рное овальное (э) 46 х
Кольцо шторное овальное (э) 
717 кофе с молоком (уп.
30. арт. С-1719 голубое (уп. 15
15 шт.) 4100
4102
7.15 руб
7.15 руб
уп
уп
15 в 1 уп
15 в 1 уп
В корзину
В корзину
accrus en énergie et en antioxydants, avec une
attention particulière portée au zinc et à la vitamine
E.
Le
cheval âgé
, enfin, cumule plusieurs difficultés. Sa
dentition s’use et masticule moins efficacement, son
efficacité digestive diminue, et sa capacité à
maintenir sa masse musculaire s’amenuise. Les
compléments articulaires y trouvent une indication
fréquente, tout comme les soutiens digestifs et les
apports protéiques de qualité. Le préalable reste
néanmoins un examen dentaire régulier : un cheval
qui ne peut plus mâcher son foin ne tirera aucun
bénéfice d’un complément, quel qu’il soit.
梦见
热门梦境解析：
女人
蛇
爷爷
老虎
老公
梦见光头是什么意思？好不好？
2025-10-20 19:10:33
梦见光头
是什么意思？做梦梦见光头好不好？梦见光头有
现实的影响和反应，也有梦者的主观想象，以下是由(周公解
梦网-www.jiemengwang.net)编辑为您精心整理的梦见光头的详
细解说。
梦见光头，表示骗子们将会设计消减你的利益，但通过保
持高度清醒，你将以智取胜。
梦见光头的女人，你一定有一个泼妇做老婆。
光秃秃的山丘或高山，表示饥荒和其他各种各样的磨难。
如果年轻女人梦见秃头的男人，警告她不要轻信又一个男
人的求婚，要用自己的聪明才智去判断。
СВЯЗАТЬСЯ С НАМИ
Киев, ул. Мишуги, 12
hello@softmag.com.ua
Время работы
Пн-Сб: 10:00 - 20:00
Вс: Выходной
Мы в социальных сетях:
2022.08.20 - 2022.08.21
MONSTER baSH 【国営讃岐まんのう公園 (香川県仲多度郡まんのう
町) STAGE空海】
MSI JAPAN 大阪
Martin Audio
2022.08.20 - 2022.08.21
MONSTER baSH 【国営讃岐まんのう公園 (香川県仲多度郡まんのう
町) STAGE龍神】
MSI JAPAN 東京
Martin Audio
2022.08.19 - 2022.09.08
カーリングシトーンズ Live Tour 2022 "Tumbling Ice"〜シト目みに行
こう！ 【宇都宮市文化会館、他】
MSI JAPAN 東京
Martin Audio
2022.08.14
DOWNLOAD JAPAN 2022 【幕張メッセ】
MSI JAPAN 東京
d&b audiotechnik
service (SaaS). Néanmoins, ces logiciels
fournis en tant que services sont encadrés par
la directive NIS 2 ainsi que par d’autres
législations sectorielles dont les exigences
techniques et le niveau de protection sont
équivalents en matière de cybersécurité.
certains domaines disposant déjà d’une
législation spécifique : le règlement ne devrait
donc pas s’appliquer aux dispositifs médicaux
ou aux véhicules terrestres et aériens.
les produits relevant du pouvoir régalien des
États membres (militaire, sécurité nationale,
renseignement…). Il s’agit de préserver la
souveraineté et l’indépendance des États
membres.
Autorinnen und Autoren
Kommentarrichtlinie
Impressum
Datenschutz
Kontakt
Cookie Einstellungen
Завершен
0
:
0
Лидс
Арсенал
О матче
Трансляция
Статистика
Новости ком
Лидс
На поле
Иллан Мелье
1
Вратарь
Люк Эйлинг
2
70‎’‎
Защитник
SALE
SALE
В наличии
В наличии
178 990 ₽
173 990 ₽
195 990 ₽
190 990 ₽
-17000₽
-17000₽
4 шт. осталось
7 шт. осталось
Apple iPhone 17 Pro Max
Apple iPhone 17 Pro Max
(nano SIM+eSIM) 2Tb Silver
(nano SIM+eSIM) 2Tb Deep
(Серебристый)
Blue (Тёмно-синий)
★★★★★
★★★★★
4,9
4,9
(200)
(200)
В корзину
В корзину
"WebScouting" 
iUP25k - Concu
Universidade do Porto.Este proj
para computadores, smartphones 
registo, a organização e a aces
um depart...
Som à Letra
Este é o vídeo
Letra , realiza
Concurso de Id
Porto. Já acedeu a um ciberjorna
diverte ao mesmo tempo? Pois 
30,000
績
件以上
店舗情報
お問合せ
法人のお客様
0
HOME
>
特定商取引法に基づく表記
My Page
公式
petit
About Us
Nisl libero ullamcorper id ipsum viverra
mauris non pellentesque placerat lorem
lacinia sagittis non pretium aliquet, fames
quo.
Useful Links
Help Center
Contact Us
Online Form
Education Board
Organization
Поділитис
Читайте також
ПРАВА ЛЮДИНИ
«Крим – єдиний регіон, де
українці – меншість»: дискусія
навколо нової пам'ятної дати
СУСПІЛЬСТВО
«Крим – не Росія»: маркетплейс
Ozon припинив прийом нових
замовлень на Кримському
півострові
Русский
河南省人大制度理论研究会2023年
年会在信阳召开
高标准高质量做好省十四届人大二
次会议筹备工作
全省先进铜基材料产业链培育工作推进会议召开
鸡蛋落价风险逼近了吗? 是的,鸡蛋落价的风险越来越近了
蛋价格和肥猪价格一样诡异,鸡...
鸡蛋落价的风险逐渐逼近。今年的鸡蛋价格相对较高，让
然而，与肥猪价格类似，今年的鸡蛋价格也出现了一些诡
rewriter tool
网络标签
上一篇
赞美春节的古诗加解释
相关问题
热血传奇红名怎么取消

▶ _YOUR INSTRUCTIONS_
Print the text of every entry above line for line, keeping each one unchanged.

▶ _WRITTEN SOLUTION_
рное овальное (э) 46 х
Кольцо шторное овальное (э) 
717 кофе с молоком (уп.
30. арт. С-1719 голубое (уп. 15
15 шт.) 4100
4102
7.15 руб
7.15 руб
уп
уп
15 в 1 уп
15 в 1 уп
В корзину
В корзину
accrus en énergie et en antioxydants, avec une
attention particulière portée au zinc et à la vitamine
E.
Le
cheval âgé
, enfin, cumule plusieurs difficultés. Sa
dentition s’use et masticule moins efficacement, son
efficacité digestive diminue, et sa capacité à
maintenir sa masse musculaire s’amenuise. Les
compléments articulaires y trouvent une indication
fréquente, tout comme les soutiens digestifs et les
apports protéiques de qualité. Le préalable reste
néanmoins un examen dentaire régulier : un cheval
qui ne peut plus mâcher son foin ne tirera aucun
bénéfice d’un complément, quel qu’il soit.
梦见
热门梦境解析：
女人
蛇
爷爷
老虎
老公
梦见光头是什么意思？好不好？
2025-10-20 19:10:33
梦见光头
是什么意思？做梦梦见光头好不好？梦见光头有
现实的影响和反应，也有梦者的主观想象，以下是由(周公解
梦网-www.jiemengwang.net)编辑为您精心整理的梦见光头的详
细解说。
梦见光头，表示骗子们将会设计消减你的利益，但通过保
持高度清醒，你将以智取胜。
梦见光头的女人，你一定有一个泼妇做老婆。
光秃秃的山丘或高山，表示饥荒和其他各种各样的磨难。
如果年轻女人梦见秃头的男人，警告她不要轻信又一个男
人的求婚，要用自己的聪明才智去判断。
СВЯЗАТЬСЯ С НАМИ
Киев, ул. Мишуги, 12
hello@softmag.com.ua
Время работы
Пн-Сб: 10:00 - 20:00
Вс: Выходной
Мы в социальных сетях:
2022.08.20 - 2022.08.21
MONSTER baSH 【国営讃岐まんのう公園 (香川県仲多度郡まんのう
町) STAGE空海】
MSI JAPAN 大阪
Martin Audio
2022.08.20 - 2022.08.21
MONSTER baSH 【国営讃岐まんのう公園 (香川県仲多度郡まんのう
町) STAGE龍神】
MSI JAPAN 東京
Martin Audio
2022.08.19 - 2022.09.08
カーリングシトーンズ Live Tour 2022 "Tumbling Ice"〜シト目みに行
こう！ 【宇都宮市文化会館、他】
MSI JAPAN 東京
Martin Audio
2022.08.14
DOWNLOAD JAPAN 2022 【幕張メッセ】
MSI JAPAN 東京
d&b audiotechnik
service (SaaS). Néanmoins, ces logiciels
fournis en tant que services sont encadrés par
la directive NIS 2 ainsi que par d’autres
législations sectorielles dont les exigences
techniques et le niveau de protection sont
équivalents en matière de cybersécurité.
certains domaines disposant déjà d’une
législation spécifique : le règlement ne devrait
donc pas s’appliquer aux dispositifs médicaux
ou aux véhicules terrestres et aériens.
les produits relevant du pouvoir régalien des
États membres (militaire, sécurité nationale,
renseignement…). Il s’agit de préserver la
souveraineté et l’indépendance des États
membres.
Autorinnen und Autoren
Kommentarrichtlinie
Impressum
Datenschutz
Kontakt
Cookie Einstellungen
Завершен
0
:
0
Лидс
Арсенал
О матче
Трансляция
Статистика
Новости ком
Лидс
На поле
Иллан Мелье
1
Вратарь
Люк Эйлинг
2
70‎’‎
Защитник
SALE
SALE
В наличии
В наличии
178 990 ₽
173 990 ₽
195 990 ₽
190 990 ₽
-17000₽
-17000₽
4 шт. осталось
7 шт. осталось
Apple iPhone 17 Pro Max
Apple iPhone 17 Pro Max
(nano SIM+eSIM) 2Tb Silver
(nano SIM+eSIM) 2Tb Deep
(Серебристый)
Blue (Тёмно-синий)
★★★★★
★★★★★
4,9
4,9
(200)
(200)
В корзину
В корзину
"WebScouting" 
iUP25k - Concu
Universidade do Porto.Este proj
para computadores, smartphones 
registo, a organização e a aces
um depart...
Som à Letra
Este é o vídeo
Letra , realiza
Concurso de Id
Porto. Já acedeu a um ciberjorna
diverte ao mesmo tempo? Pois 
30,000
績
件以上
店舗情報
お問合せ
法人のお客様
0
HOME
>
特定商取引法に基づく表記
My Page
公式
petit
About Us
Nisl libero ullamcorper id ipsum viverra
mauris non pellentesque placerat lorem
lacinia sagittis non pretium aliquet, fames
quo.
Useful Links
Help Center
Contact Us
Online Form
Education Board
Organization
Поділитис
Читайте також
ПРАВА ЛЮДИНИ
«Крим – єдиний регіон, де
українці – меншість»: дискусія
навколо нової пам'ятної дати
СУСПІЛЬСТВО
«Крим – не Росія»: маркетплейс
Ozon припинив прийом нових
замовлень на Кримському
півострові
Русский
河南省人大制度理论研究会2023年
年会在信阳召开
高标准高质量做好省十四届人大二
次会议筹备工作
全省先进铜基材料产业链培育工作推进会议召开
鸡蛋落价风险逼近了吗? 是的,鸡蛋落价的风险越来越近了
蛋价格和肥猪价格一样诡异,鸡...
鸡蛋落价的风险逐渐逼近。今年的鸡蛋价格相对较高，让
然而，与肥猪价格类似，今年的鸡蛋价格也出现了一些诡
rewriter tool
网络标签
上一篇
赞美春节的古诗加解释
相关问题
热血传奇红名怎么取消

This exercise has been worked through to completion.